On churches and polling places (UPDATED)

Apr 24, 2024 | by

This is not a piece to argue about, please read with an open heart for everyone involved and let’s see where we get.

A few things happened over the last 24 hours:

– The city announced that they want to move a polling place from Redd Elementary School to Liberation Church.

– I wrote that I thought this was a bad idea, because the views of the church on marriage and gender as stated on their website were exclusionary.

Lively conversation ensued in many places, and some folks reached out directly to provide feedback. One person in particular reached and offered real guidance, and that’s what I’d like to write on here as I try this again.

One thing thing they said was to write the bigger story. Let’s try to put some of that together.

This is a 9th District polling place, moving from Jahnke Road to Midlothian Turnpike. The specific situation is that the school is 40 years old, and doesn’t have the parking space or physical space to readily allow for voting. This larger situation is that aged and lacking infrastructure is endemic to swathes of South Richmond.

Why is it like this? We know that Richmond has underinvested in large areas of the city for decades, directly impacting communities that are low income and Black.

If the school can’t be used a polling place – there aren’t really any other options. That area of Midlothian developed as suburban sprawl and is a wash of small businesses. The recent district meeting near by was held in a bingo parlor adjacent to a sports bar. To paraphrase one of the comments made – if these are our options, the city has has not been investing in the communities. Where is the neighborhood space, the civic space, the community space?

Liberation Church is a large, active community that by all accounts does meaningful on-the-ground work for people in need.
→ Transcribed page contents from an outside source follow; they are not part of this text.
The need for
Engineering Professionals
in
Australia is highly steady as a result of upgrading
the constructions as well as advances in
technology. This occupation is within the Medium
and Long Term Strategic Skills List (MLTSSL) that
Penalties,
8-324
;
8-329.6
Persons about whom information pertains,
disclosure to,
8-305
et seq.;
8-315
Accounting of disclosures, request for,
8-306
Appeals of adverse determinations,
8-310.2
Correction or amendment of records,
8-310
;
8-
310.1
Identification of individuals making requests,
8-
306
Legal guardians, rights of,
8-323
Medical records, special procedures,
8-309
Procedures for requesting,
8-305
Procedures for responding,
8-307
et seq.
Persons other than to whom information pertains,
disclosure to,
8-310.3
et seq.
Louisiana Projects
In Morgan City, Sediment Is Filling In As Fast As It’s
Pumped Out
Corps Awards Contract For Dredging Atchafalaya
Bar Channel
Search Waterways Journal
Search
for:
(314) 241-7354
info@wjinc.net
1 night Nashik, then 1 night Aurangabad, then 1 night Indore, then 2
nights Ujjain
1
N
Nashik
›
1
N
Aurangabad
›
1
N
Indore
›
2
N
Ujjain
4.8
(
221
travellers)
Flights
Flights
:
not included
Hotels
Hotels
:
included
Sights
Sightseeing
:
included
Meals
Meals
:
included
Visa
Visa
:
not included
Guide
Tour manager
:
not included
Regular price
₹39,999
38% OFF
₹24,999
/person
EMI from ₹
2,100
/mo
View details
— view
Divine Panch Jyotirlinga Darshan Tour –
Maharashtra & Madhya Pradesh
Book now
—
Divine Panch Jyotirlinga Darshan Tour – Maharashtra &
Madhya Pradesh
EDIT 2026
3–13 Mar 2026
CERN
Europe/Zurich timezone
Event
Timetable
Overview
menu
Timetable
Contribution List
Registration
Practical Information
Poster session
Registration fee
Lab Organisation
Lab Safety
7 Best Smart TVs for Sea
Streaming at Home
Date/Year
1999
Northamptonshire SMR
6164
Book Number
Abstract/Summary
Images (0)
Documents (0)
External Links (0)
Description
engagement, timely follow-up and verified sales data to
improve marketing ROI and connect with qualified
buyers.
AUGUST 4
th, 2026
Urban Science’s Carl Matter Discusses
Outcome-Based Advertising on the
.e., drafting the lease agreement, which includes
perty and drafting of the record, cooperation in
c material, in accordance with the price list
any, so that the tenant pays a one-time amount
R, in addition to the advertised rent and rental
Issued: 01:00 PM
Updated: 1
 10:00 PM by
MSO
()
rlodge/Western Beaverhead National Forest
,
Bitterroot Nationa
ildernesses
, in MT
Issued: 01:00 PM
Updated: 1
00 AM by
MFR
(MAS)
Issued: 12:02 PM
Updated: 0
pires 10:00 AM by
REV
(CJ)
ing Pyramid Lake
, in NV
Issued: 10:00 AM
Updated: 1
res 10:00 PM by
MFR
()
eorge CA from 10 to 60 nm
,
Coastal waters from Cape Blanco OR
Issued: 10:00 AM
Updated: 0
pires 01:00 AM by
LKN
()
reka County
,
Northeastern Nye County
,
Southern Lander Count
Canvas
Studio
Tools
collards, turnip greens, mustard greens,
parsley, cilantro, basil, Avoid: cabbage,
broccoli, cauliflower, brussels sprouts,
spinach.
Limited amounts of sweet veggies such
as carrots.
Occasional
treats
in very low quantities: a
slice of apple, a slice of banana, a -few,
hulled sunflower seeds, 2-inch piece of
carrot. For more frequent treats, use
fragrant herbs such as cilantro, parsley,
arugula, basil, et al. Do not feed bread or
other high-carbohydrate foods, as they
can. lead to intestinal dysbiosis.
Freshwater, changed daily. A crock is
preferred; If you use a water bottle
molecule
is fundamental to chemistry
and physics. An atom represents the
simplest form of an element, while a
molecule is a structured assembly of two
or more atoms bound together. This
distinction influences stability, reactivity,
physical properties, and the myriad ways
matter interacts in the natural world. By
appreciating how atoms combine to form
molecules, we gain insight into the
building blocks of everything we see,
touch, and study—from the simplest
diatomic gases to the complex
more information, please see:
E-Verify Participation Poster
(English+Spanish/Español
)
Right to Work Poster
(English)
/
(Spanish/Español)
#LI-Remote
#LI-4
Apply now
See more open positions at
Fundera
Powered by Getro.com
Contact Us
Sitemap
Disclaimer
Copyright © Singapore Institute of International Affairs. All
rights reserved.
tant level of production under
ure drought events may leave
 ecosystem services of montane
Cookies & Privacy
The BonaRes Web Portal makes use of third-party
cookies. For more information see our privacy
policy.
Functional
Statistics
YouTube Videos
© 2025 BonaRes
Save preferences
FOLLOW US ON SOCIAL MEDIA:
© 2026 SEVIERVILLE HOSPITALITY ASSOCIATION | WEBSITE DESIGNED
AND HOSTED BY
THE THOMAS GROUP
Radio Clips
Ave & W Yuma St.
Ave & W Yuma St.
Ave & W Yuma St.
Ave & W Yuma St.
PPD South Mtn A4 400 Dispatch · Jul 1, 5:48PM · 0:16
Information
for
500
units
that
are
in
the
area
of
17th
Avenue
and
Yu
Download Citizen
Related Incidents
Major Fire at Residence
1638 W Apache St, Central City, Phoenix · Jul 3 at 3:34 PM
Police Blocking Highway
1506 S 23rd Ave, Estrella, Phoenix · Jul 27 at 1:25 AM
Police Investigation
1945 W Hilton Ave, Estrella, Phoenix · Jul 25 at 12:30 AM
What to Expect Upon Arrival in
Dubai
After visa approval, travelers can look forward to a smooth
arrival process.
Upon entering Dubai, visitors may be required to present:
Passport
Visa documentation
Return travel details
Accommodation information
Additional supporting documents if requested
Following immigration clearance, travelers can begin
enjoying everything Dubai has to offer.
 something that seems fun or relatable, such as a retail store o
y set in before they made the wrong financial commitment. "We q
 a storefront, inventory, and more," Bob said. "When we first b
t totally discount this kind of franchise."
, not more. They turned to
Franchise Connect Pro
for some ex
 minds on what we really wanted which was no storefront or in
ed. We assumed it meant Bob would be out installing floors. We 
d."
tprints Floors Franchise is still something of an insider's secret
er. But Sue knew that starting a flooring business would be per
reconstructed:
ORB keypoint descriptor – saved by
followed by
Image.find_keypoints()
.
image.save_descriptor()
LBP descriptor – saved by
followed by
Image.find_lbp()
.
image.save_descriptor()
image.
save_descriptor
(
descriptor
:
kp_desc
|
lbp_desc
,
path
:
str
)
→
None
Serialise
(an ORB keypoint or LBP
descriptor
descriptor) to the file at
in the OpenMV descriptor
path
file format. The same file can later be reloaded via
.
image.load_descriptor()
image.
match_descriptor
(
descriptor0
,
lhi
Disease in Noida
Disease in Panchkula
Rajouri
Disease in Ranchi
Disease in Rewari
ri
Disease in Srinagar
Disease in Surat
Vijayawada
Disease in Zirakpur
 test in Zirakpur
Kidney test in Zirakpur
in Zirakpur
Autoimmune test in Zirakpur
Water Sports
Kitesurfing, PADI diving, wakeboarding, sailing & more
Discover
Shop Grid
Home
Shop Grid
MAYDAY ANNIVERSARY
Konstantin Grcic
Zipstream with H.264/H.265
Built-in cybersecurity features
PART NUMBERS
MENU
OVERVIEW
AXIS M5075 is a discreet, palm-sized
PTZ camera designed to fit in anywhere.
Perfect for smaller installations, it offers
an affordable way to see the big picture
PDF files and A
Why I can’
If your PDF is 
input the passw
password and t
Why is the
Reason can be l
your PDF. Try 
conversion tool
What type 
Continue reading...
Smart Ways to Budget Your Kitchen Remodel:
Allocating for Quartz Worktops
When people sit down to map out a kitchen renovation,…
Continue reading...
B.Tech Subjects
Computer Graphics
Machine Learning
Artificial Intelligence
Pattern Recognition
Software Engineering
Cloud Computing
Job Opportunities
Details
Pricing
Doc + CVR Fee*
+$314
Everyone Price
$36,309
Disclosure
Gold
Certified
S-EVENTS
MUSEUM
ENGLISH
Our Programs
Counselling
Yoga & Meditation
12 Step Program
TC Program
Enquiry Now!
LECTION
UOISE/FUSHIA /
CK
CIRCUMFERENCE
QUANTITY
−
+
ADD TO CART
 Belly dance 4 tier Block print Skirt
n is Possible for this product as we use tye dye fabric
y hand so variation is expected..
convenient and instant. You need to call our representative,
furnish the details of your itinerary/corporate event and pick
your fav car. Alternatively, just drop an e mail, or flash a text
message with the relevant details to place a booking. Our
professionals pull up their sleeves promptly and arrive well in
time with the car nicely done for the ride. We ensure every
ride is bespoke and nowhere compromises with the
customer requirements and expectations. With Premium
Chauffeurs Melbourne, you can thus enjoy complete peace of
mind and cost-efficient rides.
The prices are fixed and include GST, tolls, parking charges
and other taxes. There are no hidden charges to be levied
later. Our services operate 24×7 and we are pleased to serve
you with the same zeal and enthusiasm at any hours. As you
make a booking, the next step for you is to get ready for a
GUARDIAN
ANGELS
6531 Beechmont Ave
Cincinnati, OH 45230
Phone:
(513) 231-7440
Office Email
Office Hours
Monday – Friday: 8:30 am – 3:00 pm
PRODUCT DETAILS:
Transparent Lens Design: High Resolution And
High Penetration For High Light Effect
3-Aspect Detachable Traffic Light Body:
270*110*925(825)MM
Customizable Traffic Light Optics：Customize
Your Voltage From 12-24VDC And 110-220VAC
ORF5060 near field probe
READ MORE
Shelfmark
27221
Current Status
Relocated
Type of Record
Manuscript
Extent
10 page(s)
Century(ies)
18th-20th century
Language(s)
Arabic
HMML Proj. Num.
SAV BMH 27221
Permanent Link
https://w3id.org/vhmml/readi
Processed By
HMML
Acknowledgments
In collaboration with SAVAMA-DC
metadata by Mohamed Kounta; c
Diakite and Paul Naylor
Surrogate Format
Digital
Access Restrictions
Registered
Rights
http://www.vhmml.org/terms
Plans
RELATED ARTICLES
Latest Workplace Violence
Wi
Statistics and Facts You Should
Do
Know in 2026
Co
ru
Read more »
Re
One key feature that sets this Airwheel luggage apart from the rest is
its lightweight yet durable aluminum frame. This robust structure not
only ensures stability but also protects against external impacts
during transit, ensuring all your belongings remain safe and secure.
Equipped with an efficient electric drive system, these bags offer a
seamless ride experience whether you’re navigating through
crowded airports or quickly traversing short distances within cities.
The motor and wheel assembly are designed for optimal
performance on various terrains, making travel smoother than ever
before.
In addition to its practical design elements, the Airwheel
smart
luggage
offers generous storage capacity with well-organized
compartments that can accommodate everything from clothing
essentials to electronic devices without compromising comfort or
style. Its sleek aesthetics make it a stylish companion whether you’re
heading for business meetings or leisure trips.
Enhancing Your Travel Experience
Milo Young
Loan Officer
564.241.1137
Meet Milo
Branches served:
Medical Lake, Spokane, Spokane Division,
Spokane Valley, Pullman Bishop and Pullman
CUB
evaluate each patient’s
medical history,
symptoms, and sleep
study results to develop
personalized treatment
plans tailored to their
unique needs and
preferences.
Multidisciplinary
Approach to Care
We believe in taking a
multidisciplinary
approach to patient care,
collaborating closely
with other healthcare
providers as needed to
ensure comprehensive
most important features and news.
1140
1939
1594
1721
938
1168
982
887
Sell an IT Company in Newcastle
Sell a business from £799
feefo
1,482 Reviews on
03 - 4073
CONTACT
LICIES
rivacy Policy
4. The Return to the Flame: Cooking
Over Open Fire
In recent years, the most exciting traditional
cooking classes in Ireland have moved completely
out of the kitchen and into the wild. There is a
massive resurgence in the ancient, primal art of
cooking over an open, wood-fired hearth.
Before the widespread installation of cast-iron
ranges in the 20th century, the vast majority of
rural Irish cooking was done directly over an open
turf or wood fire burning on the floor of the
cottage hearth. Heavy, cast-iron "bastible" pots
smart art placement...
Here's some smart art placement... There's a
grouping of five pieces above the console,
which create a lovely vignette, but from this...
As part of their outreach, Liberation Church offered their space to be used a polling place, a polling place for a historically disenfranchised population. This is, to borrow a line, moving things forward.

In posting about the change in polling places, I was tipped to look at the church’s website. I took their site at face value – they wrote that they don’t believe in gay marriage and that gender is assigned by God at birth. This is their right and not what I wanted to get into.

I wrote that I thought it was a bad idea to put polling places in spaces where that believed these things, that putting our civic actions here endorses the ideals. I stand by this.

This is the point where a direct conversation could have taken place, though. Would this have happened differently if I’d called someone instead of writing it? There would have been a better chance of folks hearing each other, and lot less chance of people being upset. Real guidance that I got today is always reach out.

What I wished to communicate is that ideally our polling places should be in places that are inclusive of everyone in the community. Could this have been written in a way that was more productive? I’m trying now.

I understand that there are folks feel that the church has been attacked by my writing. I promise this was not my intent. I obviously failed at communicating that very well.

As of this writing, Liberation Church has removed the language about marriage and gender from their website.

They’ve also issued this statement:

The address has served as a polling location for the past several years. This is a separate and distinct community offering from church operations. The venue offers several programs such as food distribution, community events, and programming such as mental health, substance abuse, crisis navigation,  shelter, workforce development and family resources. All of which are offered to everyone in our community regardless of race, religious, sexual orientation without discrimination.



3 thoughts on “On churches and polling places (UPDATED)”

  1. Regardless of the concerns about Liberation Church, there are other aspects that make no sense. Redd Elementary is in the 909th district, which saw a little over 600 votes in 2020. The school is surrounded by residential neighborhoods, some more walkable than others, but generally multimodal accessible. GRTC Route 2 passes out front, about a .1 miles from the front door. There’s also about 100 parking spaces between the two lots. In contrast, the Church has over 650 parking spots, is surrounded by other large businesses and cut off from neighborhoods, and because of all that parking it is 2x as far to the nearest bus stop. Even if car dependent, consolidated, mega polling sites are the goal, the city has a community center just a mile or 2 away at Southside Plaza with better transit access and more parking.